JudikaturJustiz3Ob44/97k

3Ob44/97k – OGH Entscheidung

Entscheidung
26. Februar 1997

Kopf

Der Oberste Gerichtshof hat durch den Vizepräsidenten des Obersten Gerichtshofs Dr.Hofmann als Vorsitzenden sowie durch die Hofräte des Obersten Gerichtshofs Dr.Graf, Dr.Pimmer, Dr.Zechner und Dr.Sailer als weitere Richter in der Exekutionssache der betreibenden Partei V*****., ***** vertreten durch Dr.Erwin Bajc und Dr.Peter Zach, Rechtsanwälte in Bruck an der Mur, wider die verpflichtete Partei Dr.Peter Karl S*****, vertreten durch Dr.Helmut Rantner, Rechtsanwalt in Innsbruck, wegen 28,896.363 S sA infolge außerordentlichen Revisionsrekurses der verpflichteten Partei gegen den Beschluß des Landesgerichts Leoben als Rekursgerichts vom 18.November 1996, GZ 2 R 542/96x und 2 R 543/96v-105, womit die Rekurse des Verpflichteten gegen die Beschlüsse des Bezirksgerichts Bruck an der Mur vom 25. September 1996, GZ 5 E 139/94p-91 und 98, zurückgewiesen wurden, folgenden

Beschluß

gefaßt:

Spruch

Dem Revisionsrekurs wird Folge gegeben.

Der angefochtene Beschluß wird aufgehoben und die Rechtssache zur Ergänzung des Verfahrens und neuerlichen Entscheidung an das Rekursgericht zurückverwiesen.

Text

Begründung:

Mit Beschluß vom 19.September 1994 wurde der betreibenden Partei zur Hereinbringung der vollstreckbaren Forderung von insgesamt 28,896.363,-- S sA die Exekution durch Zwangsversteigerung mehrerer Liegenschaften des Verpflichteten bewilligt (ON 2).
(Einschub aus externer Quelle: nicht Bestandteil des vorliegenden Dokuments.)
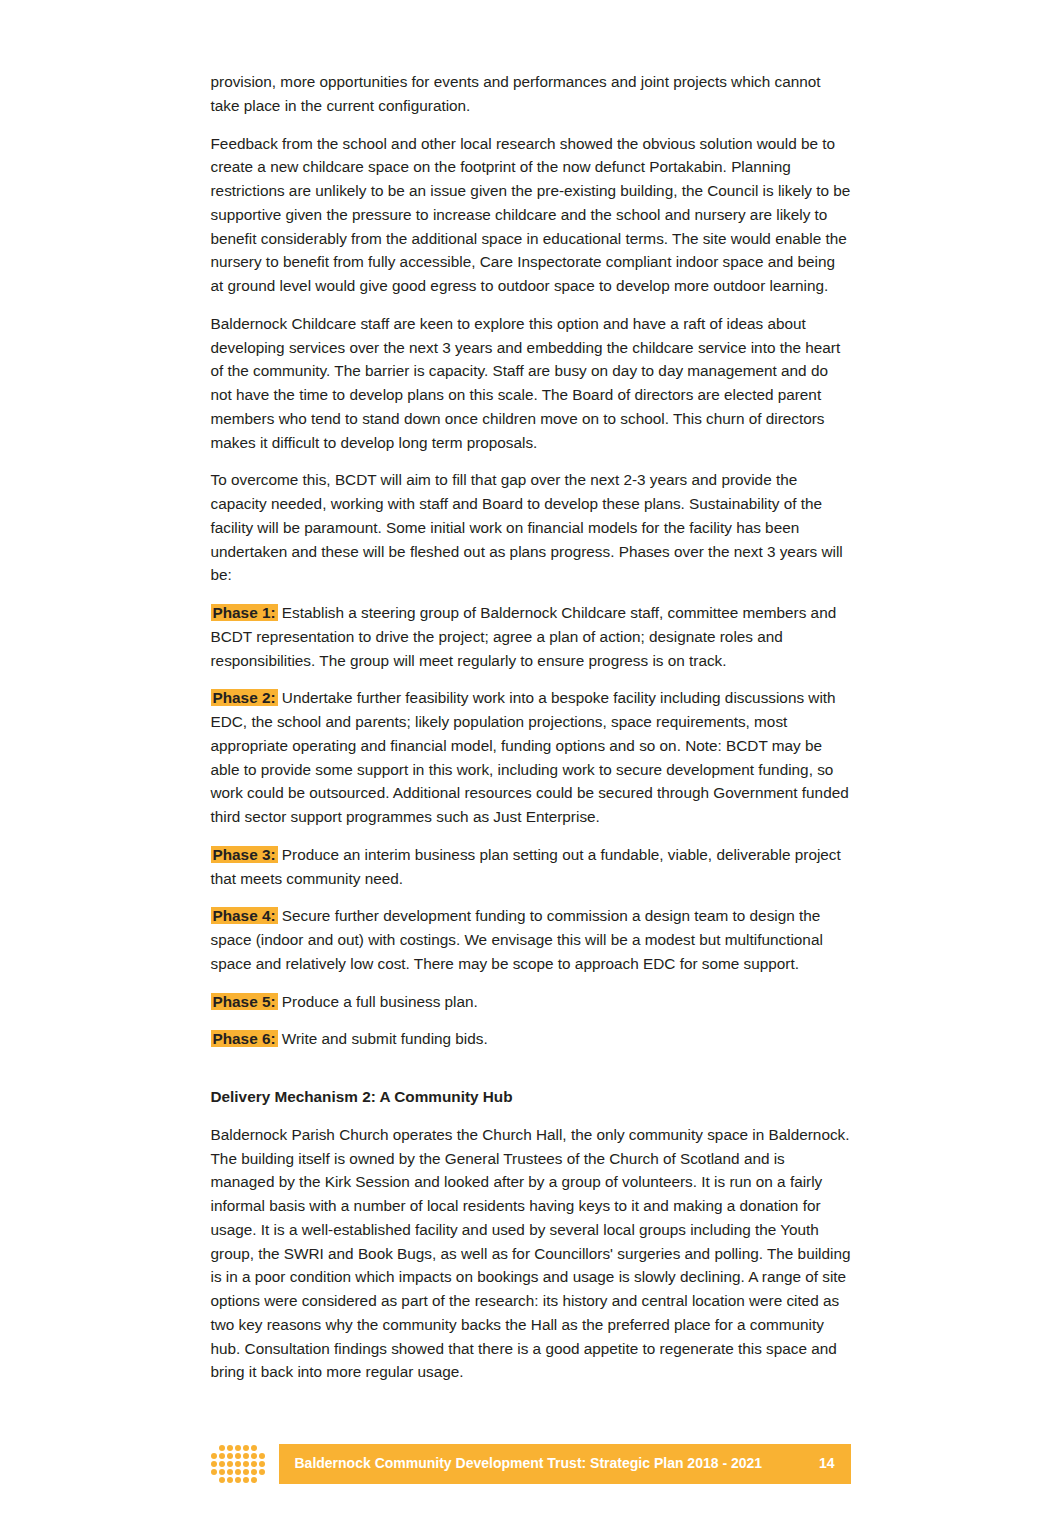provision, more opportunities for events and performances and joint projects which cannot take place in the current configuration.
Feedback from the school and other local research showed the obvious solution would be to create a new childcare space on the footprint of the now defunct Portakabin. Planning restrictions are unlikely to be an issue given the pre-existing building, the Council is likely to be supportive given the pressure to increase childcare and the school and nursery are likely to benefit considerably from the additional space in educational terms. The site would enable the nursery to benefit from fully accessible, Care Inspectorate compliant indoor space and being at ground level would give good egress to outdoor space to develop more outdoor learning.
Baldernock Childcare staff are keen to explore this option and have a raft of ideas about developing services over the next 3 years and embedding the childcare service into the heart of the community. The barrier is capacity. Staff are busy on day to day management and do not have the time to develop plans on this scale. The Board of directors are elected parent members who tend to stand down once children move on to school. This churn of directors makes it difficult to develop long term proposals.
To overcome this, BCDT will aim to fill that gap over the next 2-3 years and provide the capacity needed, working with staff and Board to develop these plans. Sustainability of the facility will be paramount. Some initial work on financial models for the facility has been undertaken and these will be fleshed out as plans progress. Phases over the next 3 years will be:
Phase 1: Establish a steering group of Baldernock Childcare staff, committee members and BCDT representation to drive the project; agree a plan of action; designate roles and responsibilities. The group will meet regularly to ensure progress is on track.
Phase 2: Undertake further feasibility work into a bespoke facility including discussions with EDC, the school and parents; likely population projections, space requirements, most appropriate operating and financial model, funding options and so on. Note: BCDT may be able to provide some support in this work, including work to secure development funding, so work could be outsourced. Additional resources could be secured through Government funded third sector support programmes such as Just Enterprise.
Phase 3: Produce an interim business plan setting out a fundable, viable, deliverable project that meets community need.
Phase 4: Secure further development funding to commission a design team to design the space (indoor and out) with costings. We envisage this will be a modest but multifunctional space and relatively low cost. There may be scope to approach EDC for some support.
Phase 5: Produce a full business plan.
Phase 6: Write and submit funding bids.
Delivery Mechanism 2: A Community Hub
Baldernock Parish Church operates the Church Hall, the only community space in Baldernock. The building itself is owned by the General Trustees of the Church of Scotland and is managed by the Kirk Session and looked after by a group of volunteers. It is run on a fairly informal basis with a number of local residents having keys to it and making a donation for usage. It is a well-established facility and used by several local groups including the Youth group, the SWRI and Book Bugs, as well as for Councillors' surgeries and polling. The building is in a poor condition which impacts on bookings and usage is slowly declining. A range of site options were considered as part of the research: its history and central location were cited as two key reasons why the community backs the Hall as the preferred place for a community hub. Consultation findings showed that there is a good appetite to regenerate this space and bring it back into more regular usage.
Baldernock Community Development Trust: Strategic Plan 2018 - 2021 14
In der Versteigerungstagsatzung vom 25.September 1996 wurde einem Bieter für zwei der dem Exekutionsverfahren unterworfenen Liegenschaften um das Meistbot von 24,910.000,-- S der Zuschlag erteilt (ON 91). Die schriftliche Ausfertigung des Zuschlags erfolgte schließlich mit dem EForm 219 (ON 98). Der am 25.September 1996 bei Gericht eingelangte Antrag des Verpflichteten auf Aufschiebung der Exekution wurde in der Versteigerungstagsatzung mangels Vorliegens der "gesetzmäßigen Grundlagen" abgewiesen. Gegen die Erteilung des Zuschlags erhob der Verpflichtete in der Versteigerungstagsatzung Widerspruch. Er brachte dagegen auch zwei Rekurse ein, den ersten vor, den zweiten nach Zustellung einer Beschlußausfertigung (ON 95a und ON 100).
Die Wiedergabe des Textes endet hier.